Pour ces deux niveaux, il y aura au moins deux animations ÉVRAS, dont le contenu a de plus été articulé sur celui des référentiels du tronc commun. Je pense par exemple au référentiel de philosophie et citoyenneté, où l’on parle d’autonomie affective, d’empathie, etc. Je pense aux sciences évidemment, où l’on va aborder la reproduction humaine en primaire, la contraception en secondaire. Il y a des choses qui viendront bien évidemment en support, mais on s’assure aussi qu’il y ait ces animations spécifiques données par des professionnels labellisés, ce qui est aussi une nouveauté pour la qualité des échanges. Après, en cas de dérive, fût-elle minime, un contrôle a posteriori sera évidemment effectué. Mais ici nous nous sommes bien assurés en amont que ce seront des associations labellisées qui proposeront les formations avec, en leur sein, des gens dûment formés.
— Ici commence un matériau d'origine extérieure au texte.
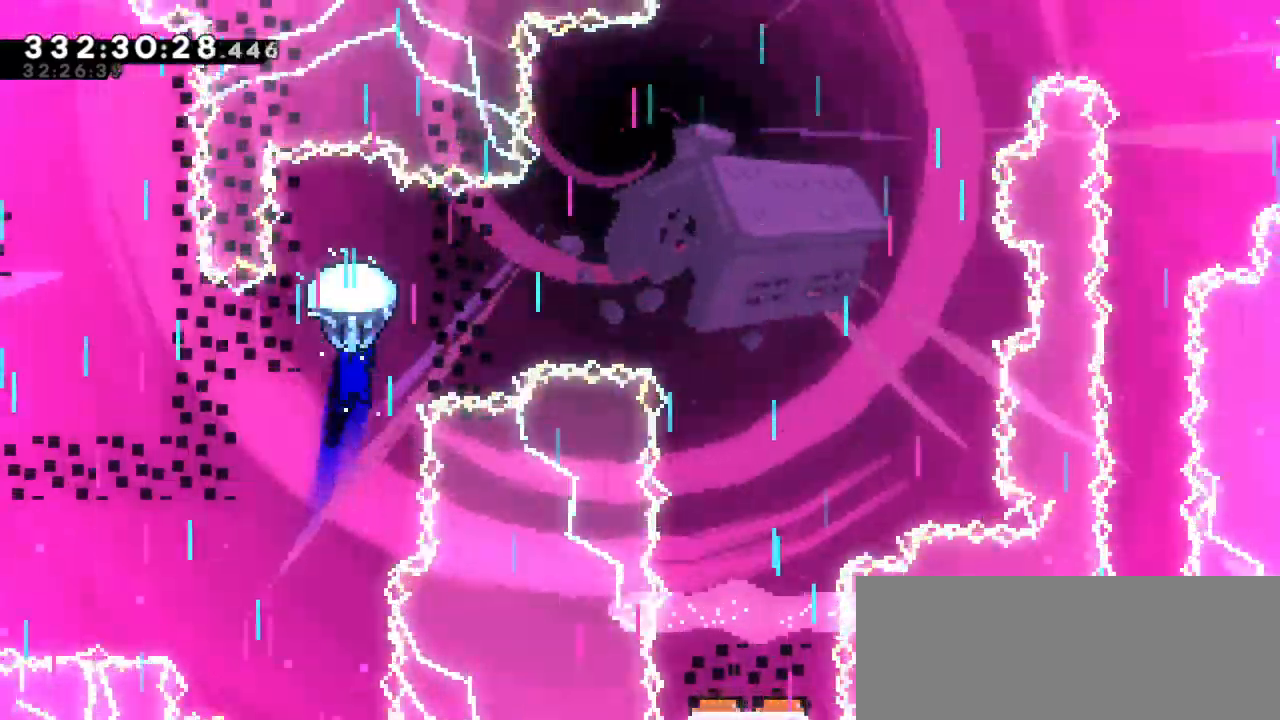
{"keys": ["right"], "events": [[317, "right", "down"]]}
Ce sont surtout les plannings familiaux qui vont être mobilisés ?
Oui, ce seront essentiellement les plannings familiaux parce qu’ils sont déjà très formés et expérimentés, mais par exemple en support il pourrait y avoir des CPMS, des services de la prévention de la santé à l’école. Certains d’entre eux ont déjà effectué beaucoup de travail dans ce domaine aussi, donc c’est intéressant qu’on reste également en lien avec les acteurs de l’école. Cela permettra de répondre aux questions que se posent les élèves à ce stade de leur évolution, en fonction de leur maturité et de leur âge. Je crois que ce sont des moments qui peuvent être un peu gênants, mais le fait d’avoir des intervenants aguerris, cela met aussi les jeunes à l’aise. Ils nous le demandent.
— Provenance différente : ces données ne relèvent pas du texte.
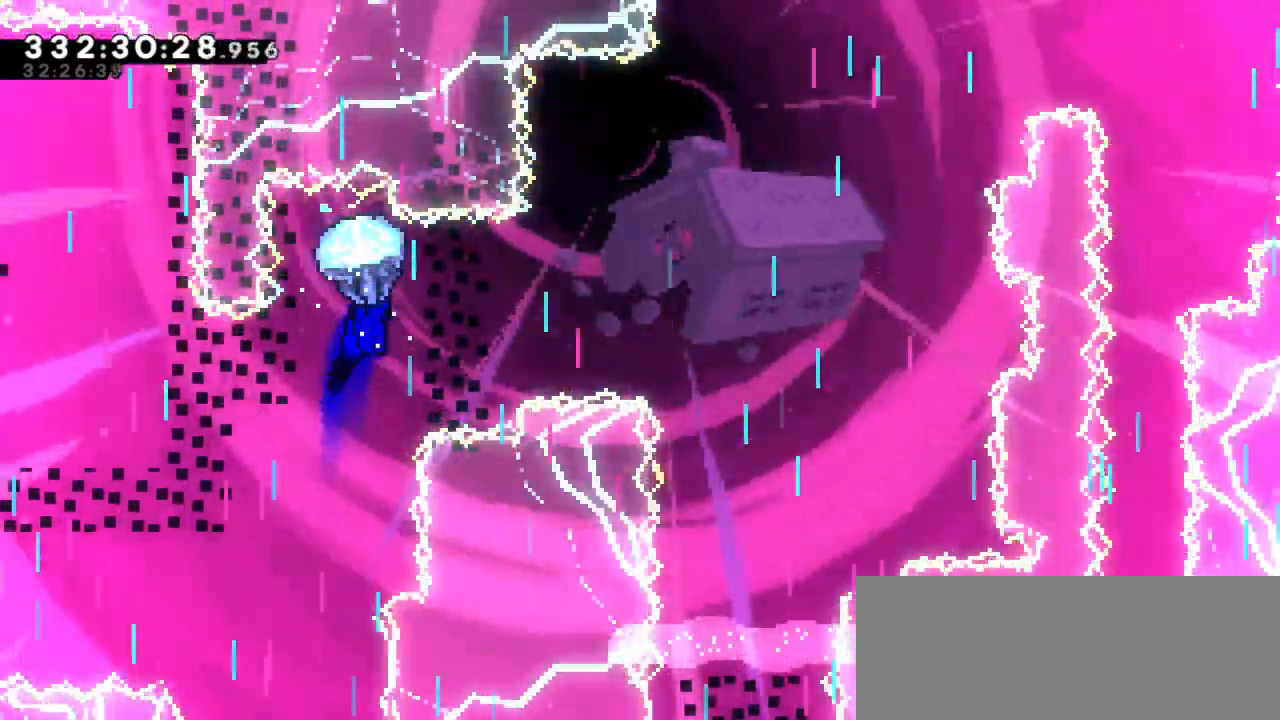
{"keys": ["right"], "events": []}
L’ÉVRAS sera-t-elle étendue à d’autres niveaux ?
En fait l’extension dépendra des moyens que l’on y consacrera, il faut être très clair. Ici nos collègues ont dégagé presque six millions d’euros pour avoir suffisamment d’animateurs dans 2 500 écoles, cela fait beaucoup d’élèves concernés. Et donc il faut augmenter le budget pour aller plus loin.
Vous pousserez donc dans ce sens d’ici l’année prochaine ?
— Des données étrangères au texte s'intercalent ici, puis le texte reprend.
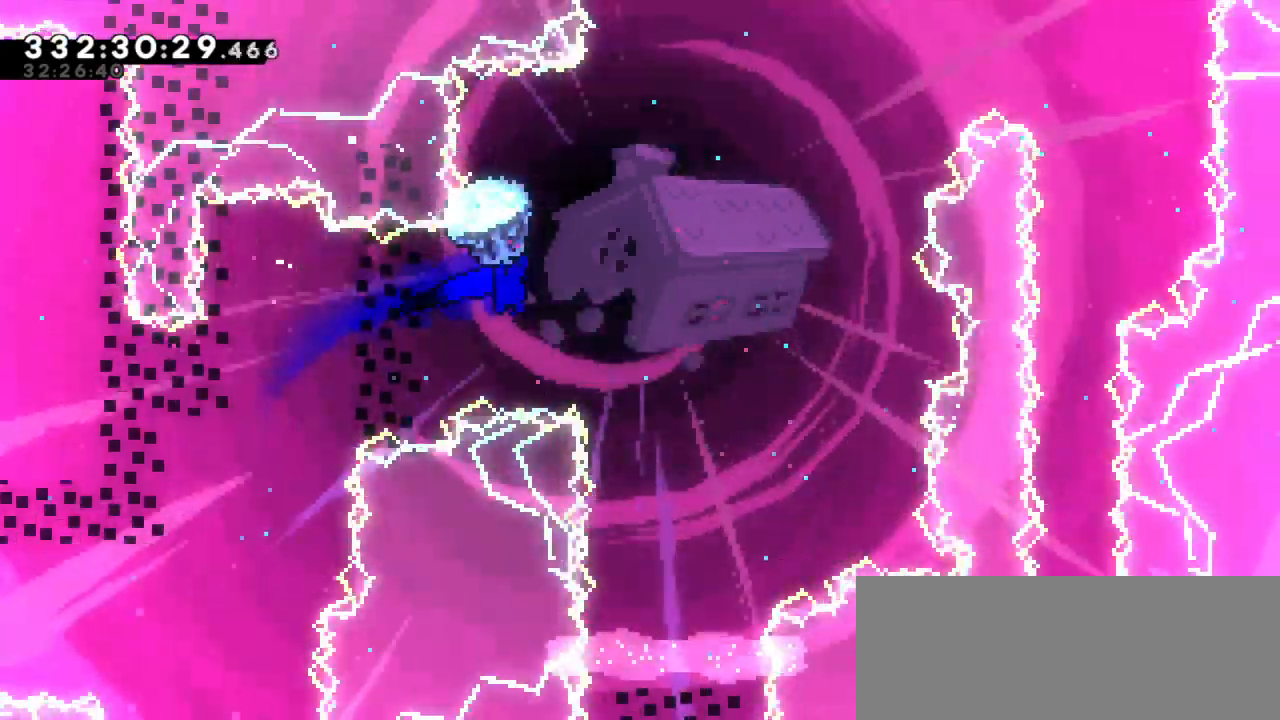
{"keys": ["down"], "events": [[217, "right", "up"], [400, "down", "down"]]}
Je pense que cela doit rester un combat, j’allais dire un combat féministe, mais ce n’est pas que cela, c’est un combat partagé par tous. Il faut déconstruire les fausses idées qui circulent. Certains ne veulent tout simplement pas qu’à l’école on parle de sexe avec les enfants. C’est parfois aussi clair que cela. Puis il y a des intentions qui nous sont prêtées sur l’idéologie transgenre qu’on voudrait inculquer à tous les enfants… C’est un peu délirant. Mais ce sont des enjeux qui sont très importants.